Принцесса Принцесса заявляет:
- Чтобы всунуть меня в это платье, понадобится как минимум три дарвона.
Она открывает ладонь, и я вытряхиваю что доктор прописал.
Ее отец, рассказывает Брэнди, натирал мясо колотым льдом, чтобы оно набралось воды, прежде чем пойти на продажу. Временами втирал в него то, что называют "бычьим помолом", чтобы оно набралось муки.
- Он не был плохим человеком, - говорит она. - Все в пределах чуть более усердного выполнения правил.
Не столько тех правил, по которым надо быть честным и хорошим, говорит она, сколько тех, по которым надо беречь семью от нищеты. И болезней.
Иногда по ночам, рассказывает Брэнди, отец пробирался к ней в комнату, пока она спала.
Не хочу это слушать. Рацион Брэнди из "Проверы" и дарвона вызвал у нее побочный эффект: эдакий словесный понос, при котором она не в состоянии удержать ни один мерзкий секрет. Разглаживаю вуали на ушах. Спасибо, что не делитесь.

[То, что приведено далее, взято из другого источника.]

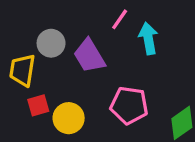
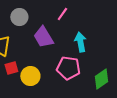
cyan arrow: (148, 38) -> (80, 42), moved
gray circle: (51, 43) -> (19, 17), moved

- Отец иногда по ночам садился мне на кровать, - говорит. - И будил меня.
Наш отец.
Бальный костюм возродился во всей славе на плечах Брэнди, вернулся к жизни, более чем к жизни, к сказке, которую нигде нельзя было носить все последние пятьдесят лет. Змейка с мой хребет шириной проходит сбоку ровно вдоль руки Брэнди. Полосы корсажа стискивают Брэнди в талии, заставляя ее стремительно раздаваться в стороны кверху: ее грудь, голые руки и длинную шею. Юбка набрана из слоев светло-желтого фая и тюля. Повсюду так много жемчуга и золотого тиснения, что любой кусочек бижутерии будет уже слишком.
- Это целый дворец, а не платье, - замечает Брэнди. - Но даже под наркотой в нем больно.
Вырвавшиеся концы проволоки остаются торчать у шеи, торчат в талии. Гибкие пластинки китового уса жуют и режут все своими ребрами и острыми краями. Горячий шелк, грубый тюль. Сами вдохи и выдохи Брэнди заставляют сталь и целлулоид лязгать внутри, спрятавшись под тканью, сам процесс жизнедеятельности Брэнди заставляет их кусать и прожевывать ткань и ее кожу.
Переключимся на то, что по ночам отец Брэнди обычно говорил - "быстрее". "Одевайся". "Буди сестру".
Меня.
"Надевайте куртки и лезьте в кузов", - говорил он.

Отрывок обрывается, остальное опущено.